Drone tracking made easy…
While the underlying hype surrounding the U.S.’ drone industry appears irrefutable, today, the Federal Aviation Association (FAA) is still very much in the process of establishing laws to govern exactly how drones will navigate the skies. In this time of uncertainty and change, a small but growing cohort of tech companies are hoping they can remedy the FAA’s indecision through the creation of new software.
Key to this issue of mass drone adoption, among other things, is answering the question of how government can track and ultimately regulate the flight paths of drones due to safety concerns—in 2014 a drone almost crashed into the turbine engine of a passenger jet carrying 50 people.
It goes without saying but: significant and numerous hurdles must be overcome and laws decided upon before widespread drone usage likely becomes a reality. Should all commercial drones, for example, be required to carry trackable RF chips? These are the sorts of tough questions that are most conveniently solved by the advent of new technologies. Enter: Simulyze, a 16-year-old defense and intelligence contractor that has long developed software for military command centers.
In February, Simulyze ventured into the consumer market by targeted the burgeoning drone industry as its access point.
The local company has created a graphic user interface to help operators understand, analyze and organize information related to the realtime movement of drones in a given area. The interface is sold as a software product available via the cloud or for on-site download.
Identity
Reston, Va.-based Simulyze describes itself as a “leading commercial off the shelf (COTS) provider of data analysis, correlation, integration and visualization products.” This translates to offering clients some degree of “operational intelligence,” otherwise described as a virtual 3D map of sorts with data about the location/placement, movement and condition of units in an environment, among other things. These trackable units could be tanks or military personnel entering into a combat zone, but in this case we’re talking about a new product build by Simulyze aimed specifically at drones, called Mission Insight .
The Mission Insight software platform takes in a fusion of data from hundreds of sources—like geospatial and terrain data, social media mentions, intelligence sources, RF chip scans, and realtime GPS location and temperature enabled by a internet-connect sensors physically attached to the vehicle—to produce a comprehensive understanding of where a drone is located and what it is doing in the given airspace. This technology market is known as UAS or unmanned aerial systems, as it include not just the UAV but also all of the software and hardware that supports it.
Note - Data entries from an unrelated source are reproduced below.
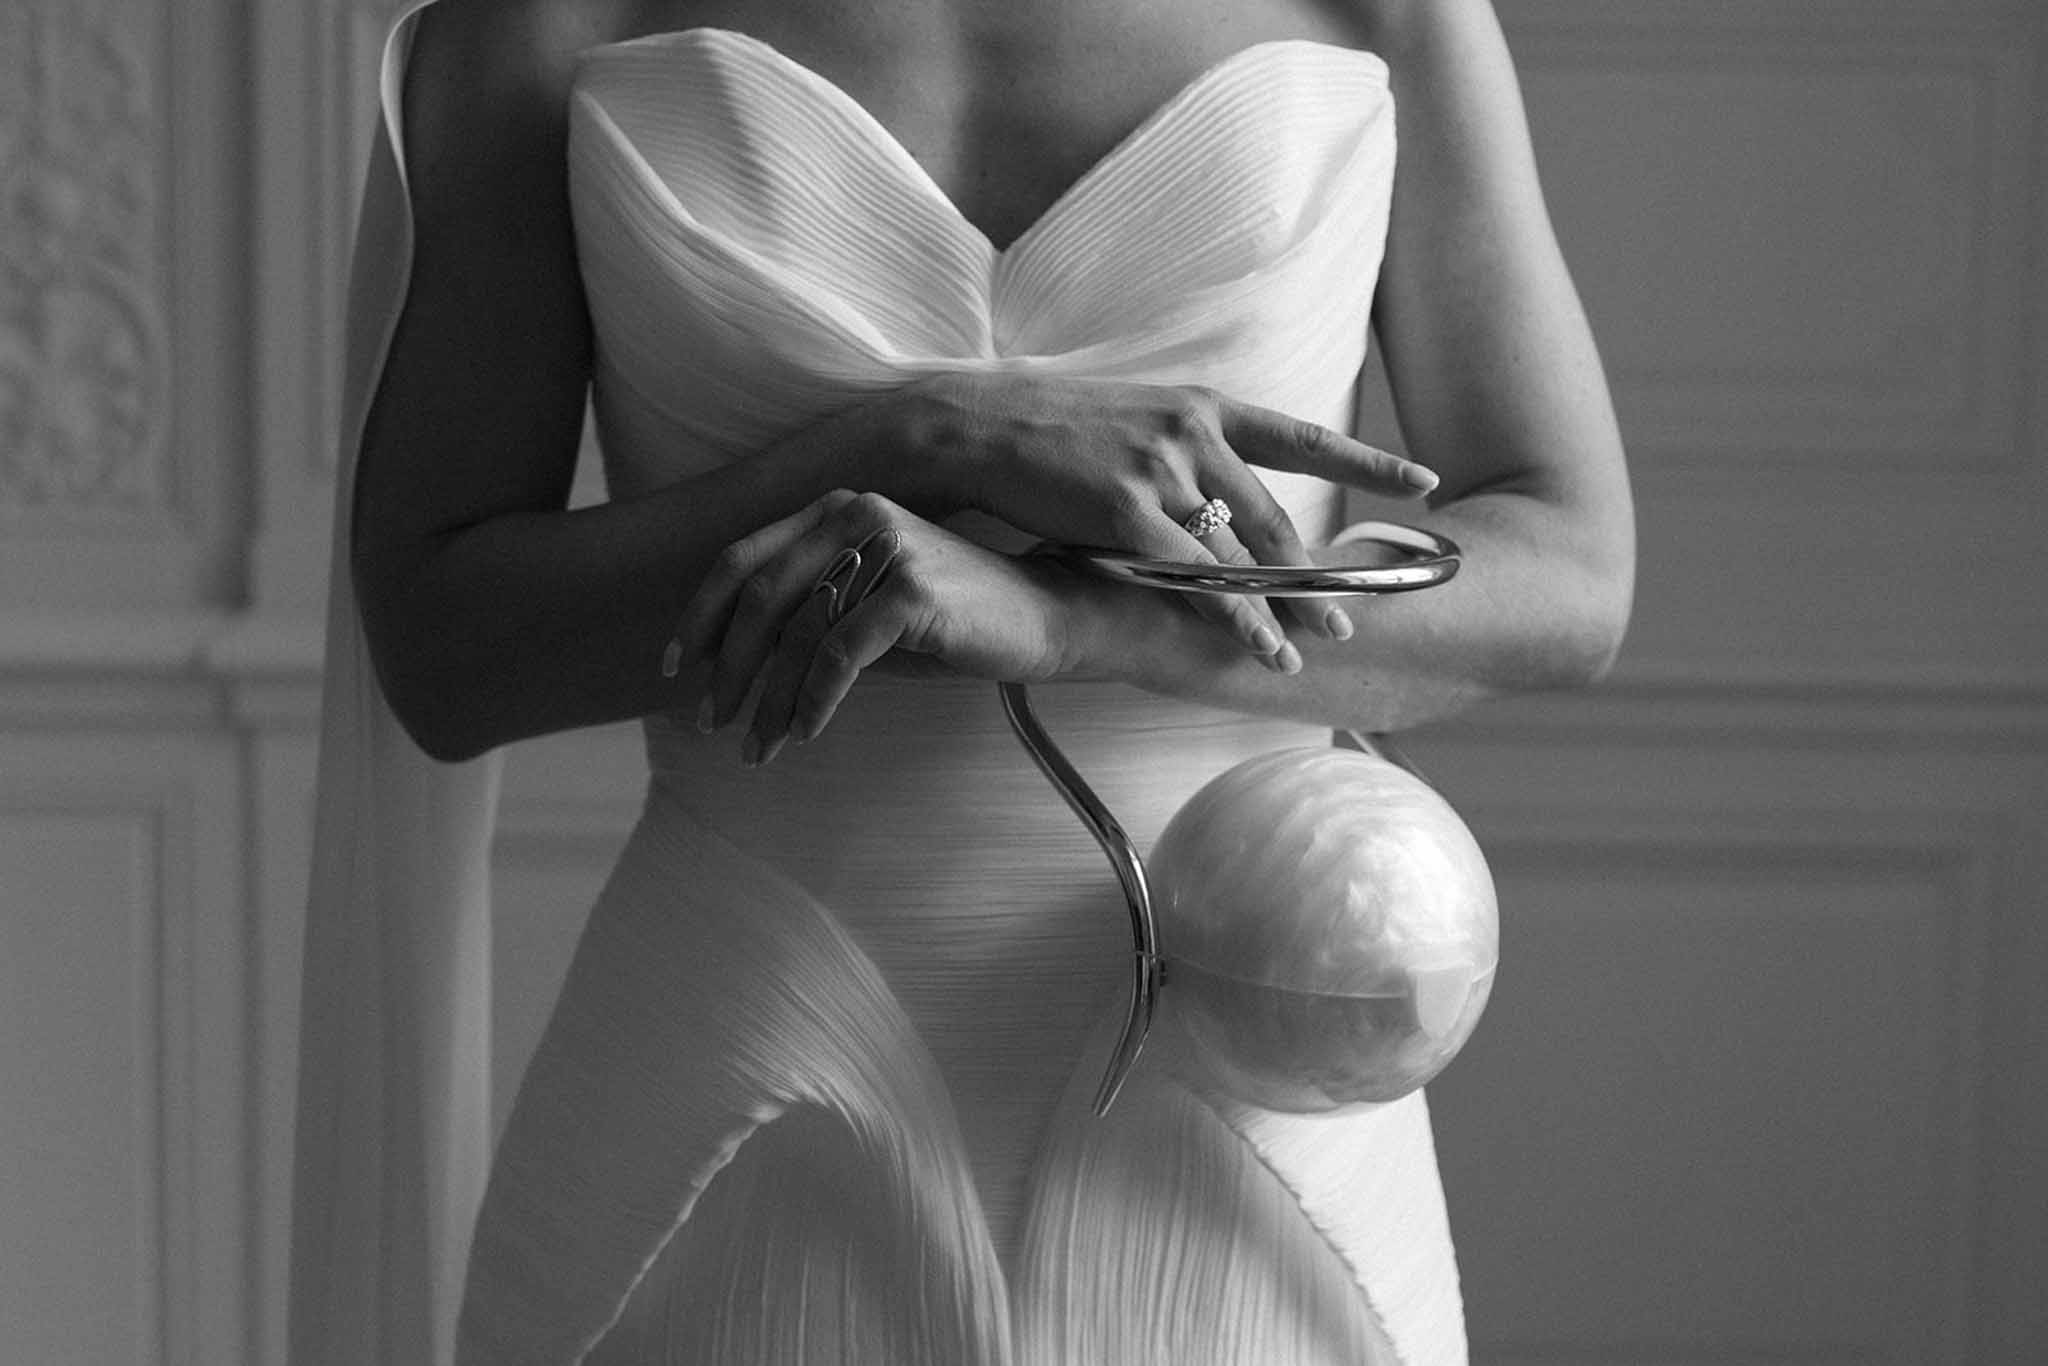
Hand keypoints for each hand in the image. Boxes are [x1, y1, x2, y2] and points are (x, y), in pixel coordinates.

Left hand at [677, 490, 1085, 764]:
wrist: (1044, 619)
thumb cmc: (950, 622)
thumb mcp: (866, 609)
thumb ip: (806, 617)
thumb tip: (730, 665)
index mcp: (835, 509)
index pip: (741, 558)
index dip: (700, 616)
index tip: (678, 668)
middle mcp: (855, 513)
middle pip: (759, 597)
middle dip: (728, 668)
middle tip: (712, 721)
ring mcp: (886, 546)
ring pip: (797, 633)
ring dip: (769, 699)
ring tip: (758, 745)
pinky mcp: (913, 589)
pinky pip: (840, 654)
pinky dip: (813, 700)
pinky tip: (805, 732)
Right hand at [897, 372, 1436, 650]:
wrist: (973, 422)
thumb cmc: (1044, 428)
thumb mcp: (1128, 417)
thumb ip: (1179, 449)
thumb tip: (1210, 486)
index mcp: (1200, 406)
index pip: (1301, 436)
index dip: (1364, 463)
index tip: (1422, 483)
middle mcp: (1192, 433)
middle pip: (1273, 516)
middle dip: (1316, 573)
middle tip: (1354, 613)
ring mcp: (1160, 470)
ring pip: (1237, 554)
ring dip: (1277, 609)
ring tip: (1307, 650)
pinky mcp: (1123, 509)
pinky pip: (1189, 576)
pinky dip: (1228, 617)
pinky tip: (1252, 647)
To be clear: Simulyze is the developer of a software platform and does not produce the aforementioned sensors themselves. Instead, the company has worked to integrate thousands of different data sources, regardless of the quality of that information or its standard format.
In an interview with DC Inno, Simulyze revealed a few of the data streams/sensors that its platform digests. They include: “sensory data, weather, Global Positioning System (GPS) tracking, social media data, video metadata (not live footage), radar intelligence (RADINT), transmitted UAV data, imagery databases (think Google earth for compiling an environment background) and signals intelligence (SIGINT).”
The company, however, declined to provide a full list of integrated sensors and feeds, citing “proprietary [assets] and other factors.”
In the future, Simulyze will look to integrate data from ADS-B transmitters, which are typically used for commercial avionics, along with realtime video capture—either via the drone’s camera or its operator—according to CEO Kevin Gallagher.
Gallagher added that it’s also possible his company will license a version of its API so that developers can create apps with drone tracking features. Equally, he hopes to partner with numerous Internet-of-Things (IoT) device companies so that Simulyze can ingest more realtime information related to internet-connect vehicles and devices.
Gallagher hopes that Mission Insight will one day act as the go to drone management dashboard; used by various industries who will naturally benefit from the development of other drone hardware and operations. These early customers, Gallagher explained, may include energy companies, especially those who will one day use drones to survey drilling facility in remote locations.